Border Patrol Chief Michael Fisher’s directive clarifying existing guidelines on use of force is yet another step in the agency’s slow march in the right direction. Unfortunately, this deliberate approach to policy change falls far short of the needed action to halt unnecessary killings by agents.
Although expressly instructing agents to properly follow existing use-of-force policy implies that future incidents will be taken “more seriously,” U.S. Customs and Border Protection’s resistance to public accountability continues to cast a shadow on the sincerity of its efforts.
The directive, issued last Friday, reminds agents that — in accordance with current policy — they should not discharge their weapons at a moving vehicle unless they have a reasonable belief that deadly force is being used against them or another person. Agents should not fire upon a vehicle that is merely fleeing and should not use their bodies to block a vehicle’s path.
Fisher also repeated that agents should avoid putting themselves in positions where they have no alternative to using deadly force against cross-border rock throwers.
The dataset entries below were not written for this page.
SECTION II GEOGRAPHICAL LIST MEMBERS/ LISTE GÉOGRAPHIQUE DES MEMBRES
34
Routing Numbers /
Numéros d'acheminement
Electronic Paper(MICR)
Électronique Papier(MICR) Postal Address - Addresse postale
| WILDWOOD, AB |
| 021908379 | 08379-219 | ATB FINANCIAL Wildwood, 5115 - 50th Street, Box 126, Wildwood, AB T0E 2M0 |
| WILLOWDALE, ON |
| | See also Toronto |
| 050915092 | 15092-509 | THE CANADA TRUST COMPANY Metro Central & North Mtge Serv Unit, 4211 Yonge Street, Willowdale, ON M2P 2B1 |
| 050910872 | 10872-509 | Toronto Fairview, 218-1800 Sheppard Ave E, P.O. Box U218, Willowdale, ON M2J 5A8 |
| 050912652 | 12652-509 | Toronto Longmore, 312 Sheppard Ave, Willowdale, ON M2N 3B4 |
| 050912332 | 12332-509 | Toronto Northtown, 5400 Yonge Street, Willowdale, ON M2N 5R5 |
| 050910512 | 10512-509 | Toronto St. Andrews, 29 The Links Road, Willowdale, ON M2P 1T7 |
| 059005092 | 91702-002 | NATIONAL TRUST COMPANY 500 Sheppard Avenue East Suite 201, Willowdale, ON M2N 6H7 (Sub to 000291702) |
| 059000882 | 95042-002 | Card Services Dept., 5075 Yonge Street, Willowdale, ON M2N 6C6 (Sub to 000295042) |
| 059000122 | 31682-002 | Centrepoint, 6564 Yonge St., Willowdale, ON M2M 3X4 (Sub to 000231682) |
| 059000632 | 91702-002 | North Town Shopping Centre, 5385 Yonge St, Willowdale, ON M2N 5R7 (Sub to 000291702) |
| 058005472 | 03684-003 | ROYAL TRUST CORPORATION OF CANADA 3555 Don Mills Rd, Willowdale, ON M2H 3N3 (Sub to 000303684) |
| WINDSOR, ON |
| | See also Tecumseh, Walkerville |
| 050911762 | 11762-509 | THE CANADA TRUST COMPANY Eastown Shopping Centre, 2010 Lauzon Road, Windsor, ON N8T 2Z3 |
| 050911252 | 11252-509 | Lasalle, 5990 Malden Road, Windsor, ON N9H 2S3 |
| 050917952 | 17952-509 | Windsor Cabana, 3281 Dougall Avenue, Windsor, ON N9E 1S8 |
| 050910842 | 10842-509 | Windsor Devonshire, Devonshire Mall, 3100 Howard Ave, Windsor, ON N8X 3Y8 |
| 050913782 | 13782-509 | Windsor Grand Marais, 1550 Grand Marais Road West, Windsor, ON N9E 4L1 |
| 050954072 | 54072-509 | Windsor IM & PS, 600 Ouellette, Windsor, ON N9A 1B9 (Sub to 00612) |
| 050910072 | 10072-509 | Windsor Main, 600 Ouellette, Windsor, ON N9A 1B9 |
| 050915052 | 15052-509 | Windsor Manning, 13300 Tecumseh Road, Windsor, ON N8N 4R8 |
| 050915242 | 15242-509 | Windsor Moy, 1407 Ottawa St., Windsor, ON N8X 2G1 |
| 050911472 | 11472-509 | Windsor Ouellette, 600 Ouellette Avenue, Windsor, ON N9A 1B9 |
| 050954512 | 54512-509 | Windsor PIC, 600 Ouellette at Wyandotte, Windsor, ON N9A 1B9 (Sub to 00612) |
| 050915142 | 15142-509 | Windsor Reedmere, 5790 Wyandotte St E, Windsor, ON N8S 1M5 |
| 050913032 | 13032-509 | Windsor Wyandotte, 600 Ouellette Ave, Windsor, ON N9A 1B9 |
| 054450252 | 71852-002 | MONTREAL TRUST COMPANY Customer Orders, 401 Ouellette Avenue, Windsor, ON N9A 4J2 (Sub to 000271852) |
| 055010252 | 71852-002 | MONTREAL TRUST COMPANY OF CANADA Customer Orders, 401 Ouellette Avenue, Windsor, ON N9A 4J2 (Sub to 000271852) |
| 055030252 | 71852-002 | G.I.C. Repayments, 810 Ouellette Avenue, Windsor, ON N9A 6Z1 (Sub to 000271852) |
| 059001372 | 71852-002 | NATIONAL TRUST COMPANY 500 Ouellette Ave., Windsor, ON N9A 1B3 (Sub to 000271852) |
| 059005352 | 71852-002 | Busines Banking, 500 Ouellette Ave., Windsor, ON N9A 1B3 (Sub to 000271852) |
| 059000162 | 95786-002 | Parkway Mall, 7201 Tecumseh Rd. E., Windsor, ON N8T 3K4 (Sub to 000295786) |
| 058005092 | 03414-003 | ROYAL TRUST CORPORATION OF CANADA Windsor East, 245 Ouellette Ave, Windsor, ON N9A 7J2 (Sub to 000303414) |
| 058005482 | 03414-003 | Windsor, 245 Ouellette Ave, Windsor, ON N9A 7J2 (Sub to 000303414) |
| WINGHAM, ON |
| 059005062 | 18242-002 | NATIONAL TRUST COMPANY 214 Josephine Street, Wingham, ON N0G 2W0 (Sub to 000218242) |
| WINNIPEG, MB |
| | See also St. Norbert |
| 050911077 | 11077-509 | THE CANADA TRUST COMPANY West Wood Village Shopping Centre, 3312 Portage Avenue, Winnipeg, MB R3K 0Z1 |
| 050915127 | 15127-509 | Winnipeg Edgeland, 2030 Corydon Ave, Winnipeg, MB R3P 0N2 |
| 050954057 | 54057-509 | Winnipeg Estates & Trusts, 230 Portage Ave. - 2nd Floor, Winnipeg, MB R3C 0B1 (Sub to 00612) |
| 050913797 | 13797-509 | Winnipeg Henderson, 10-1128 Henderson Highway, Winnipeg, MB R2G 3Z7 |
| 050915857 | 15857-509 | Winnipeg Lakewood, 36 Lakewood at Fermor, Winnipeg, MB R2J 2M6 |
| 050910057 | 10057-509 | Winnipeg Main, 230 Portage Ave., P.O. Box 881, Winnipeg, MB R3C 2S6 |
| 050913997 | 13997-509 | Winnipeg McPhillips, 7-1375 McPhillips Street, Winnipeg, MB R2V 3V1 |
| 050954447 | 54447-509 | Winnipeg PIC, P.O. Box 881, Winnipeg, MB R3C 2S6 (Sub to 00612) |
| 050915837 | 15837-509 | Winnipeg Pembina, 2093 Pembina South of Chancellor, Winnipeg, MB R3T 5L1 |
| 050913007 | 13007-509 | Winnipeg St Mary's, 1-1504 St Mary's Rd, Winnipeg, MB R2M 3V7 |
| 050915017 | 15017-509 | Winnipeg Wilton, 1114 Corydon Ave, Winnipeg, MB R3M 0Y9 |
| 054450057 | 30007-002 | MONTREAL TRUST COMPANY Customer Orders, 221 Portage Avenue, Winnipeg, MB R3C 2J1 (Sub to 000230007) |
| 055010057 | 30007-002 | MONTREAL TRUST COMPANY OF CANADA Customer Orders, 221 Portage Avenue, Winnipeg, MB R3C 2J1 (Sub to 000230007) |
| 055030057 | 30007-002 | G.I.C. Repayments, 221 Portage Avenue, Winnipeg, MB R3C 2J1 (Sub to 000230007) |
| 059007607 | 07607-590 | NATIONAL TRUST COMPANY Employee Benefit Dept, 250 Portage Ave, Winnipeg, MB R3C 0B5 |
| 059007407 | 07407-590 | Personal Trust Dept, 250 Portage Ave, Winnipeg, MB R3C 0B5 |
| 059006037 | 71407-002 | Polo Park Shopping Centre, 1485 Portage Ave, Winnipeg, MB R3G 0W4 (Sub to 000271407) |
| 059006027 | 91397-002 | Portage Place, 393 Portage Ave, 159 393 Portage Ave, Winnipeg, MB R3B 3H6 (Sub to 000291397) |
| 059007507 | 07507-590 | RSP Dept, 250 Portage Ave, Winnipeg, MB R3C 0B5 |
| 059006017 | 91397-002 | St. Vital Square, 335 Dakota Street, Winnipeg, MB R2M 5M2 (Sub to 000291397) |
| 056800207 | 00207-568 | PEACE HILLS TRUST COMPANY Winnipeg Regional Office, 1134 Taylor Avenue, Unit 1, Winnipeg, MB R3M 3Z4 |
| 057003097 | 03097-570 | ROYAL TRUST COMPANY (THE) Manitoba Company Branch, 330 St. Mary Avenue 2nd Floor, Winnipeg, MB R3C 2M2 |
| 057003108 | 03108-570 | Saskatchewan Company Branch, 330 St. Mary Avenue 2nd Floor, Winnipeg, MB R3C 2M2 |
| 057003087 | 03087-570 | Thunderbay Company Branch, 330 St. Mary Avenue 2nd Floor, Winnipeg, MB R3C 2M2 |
The response by the Border Patrol comes after a report by the Police Executive Research Forum commissioned by CBP was leaked to the Los Angeles Times. The full report, which had not been released to the public or lawmakers, criticized the Border Patrol for its less than thorough response to deadly-force incidents.
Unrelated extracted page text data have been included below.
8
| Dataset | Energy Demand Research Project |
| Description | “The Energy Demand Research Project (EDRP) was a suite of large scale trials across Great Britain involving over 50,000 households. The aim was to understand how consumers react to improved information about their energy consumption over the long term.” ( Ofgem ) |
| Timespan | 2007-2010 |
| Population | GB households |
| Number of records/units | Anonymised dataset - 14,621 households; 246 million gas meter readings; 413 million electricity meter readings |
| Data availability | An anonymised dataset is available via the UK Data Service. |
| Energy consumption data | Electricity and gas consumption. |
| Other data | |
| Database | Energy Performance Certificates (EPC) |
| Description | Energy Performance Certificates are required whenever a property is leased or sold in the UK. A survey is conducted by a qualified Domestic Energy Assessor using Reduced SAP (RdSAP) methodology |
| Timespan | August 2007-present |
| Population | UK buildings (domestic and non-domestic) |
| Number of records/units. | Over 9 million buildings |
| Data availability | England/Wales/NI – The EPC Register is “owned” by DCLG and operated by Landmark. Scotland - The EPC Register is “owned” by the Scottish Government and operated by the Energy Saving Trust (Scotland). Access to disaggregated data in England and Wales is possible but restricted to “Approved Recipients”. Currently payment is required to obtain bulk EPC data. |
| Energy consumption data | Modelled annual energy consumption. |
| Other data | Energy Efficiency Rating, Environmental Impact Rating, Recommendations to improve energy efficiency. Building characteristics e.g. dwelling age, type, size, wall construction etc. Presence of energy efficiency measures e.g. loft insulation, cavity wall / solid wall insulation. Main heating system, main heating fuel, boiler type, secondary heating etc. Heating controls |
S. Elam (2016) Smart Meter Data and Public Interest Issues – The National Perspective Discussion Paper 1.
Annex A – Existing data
The incidents reviewed, 67 cases that resulted in 19 deaths, included the shooting of 16-year-old José Antonio Elena-Rodríguez in Nogales, Sonora, who was killed the night of Oct. 10, 2012, by Border Patrol agents responding to rock throwers. An autopsy report showed Elena-Rodriguez was shot multiple times in the back.
Progress on the Elena-Rodríguez case is currently unknown, along with any action taken against the agents involved. As is the case with other incidents, unless charges are brought, the public is not allowed to know any details about investigations or their results — information that would be available on local law-enforcement agencies.
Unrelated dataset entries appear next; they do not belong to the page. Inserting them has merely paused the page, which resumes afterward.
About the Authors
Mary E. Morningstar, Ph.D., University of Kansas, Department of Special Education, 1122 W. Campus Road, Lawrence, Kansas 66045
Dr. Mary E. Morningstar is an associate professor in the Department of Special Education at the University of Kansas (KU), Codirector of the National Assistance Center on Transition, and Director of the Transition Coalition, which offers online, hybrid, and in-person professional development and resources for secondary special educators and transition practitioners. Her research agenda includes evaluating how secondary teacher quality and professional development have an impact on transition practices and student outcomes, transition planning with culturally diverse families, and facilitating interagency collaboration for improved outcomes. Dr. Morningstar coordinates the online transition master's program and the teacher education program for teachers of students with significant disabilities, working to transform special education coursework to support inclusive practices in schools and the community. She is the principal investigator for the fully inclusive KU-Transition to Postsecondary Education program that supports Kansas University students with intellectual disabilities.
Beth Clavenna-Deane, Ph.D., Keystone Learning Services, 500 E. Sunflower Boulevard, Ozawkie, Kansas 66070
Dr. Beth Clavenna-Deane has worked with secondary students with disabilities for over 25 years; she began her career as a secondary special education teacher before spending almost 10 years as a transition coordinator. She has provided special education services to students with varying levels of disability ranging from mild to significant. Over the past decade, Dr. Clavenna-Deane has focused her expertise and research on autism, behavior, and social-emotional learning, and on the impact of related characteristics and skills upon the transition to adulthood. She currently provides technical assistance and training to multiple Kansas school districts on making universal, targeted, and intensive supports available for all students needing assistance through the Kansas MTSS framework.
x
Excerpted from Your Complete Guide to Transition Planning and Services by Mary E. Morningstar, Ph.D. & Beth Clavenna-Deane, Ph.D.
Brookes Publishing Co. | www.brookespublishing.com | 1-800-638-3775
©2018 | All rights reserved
There are indisputable dangers that Border Patrol agents face in the field, and they should be free to act in a responsible manner up to and including deadly force.
Most agents are dedicated public servants who take their duty and honor seriously. They are men and women who would never fire their weapon out of frustration against a weaker foe or throw themselves in front of a moving vehicle just to live out some action-movie fantasy.
Sadly, the lesser few will continue to act with perceived impunity as long as they are shielded by a misguided call for national security that denies independent oversight and accountability, along with what appears to be an agency culture that treats the use of deadly force as easily justifiable.
While the directive by Chief Fisher will, we hope, make some think twice before they act, people will keep getting shot as long as the repercussions are unclear, both to the agents and the public.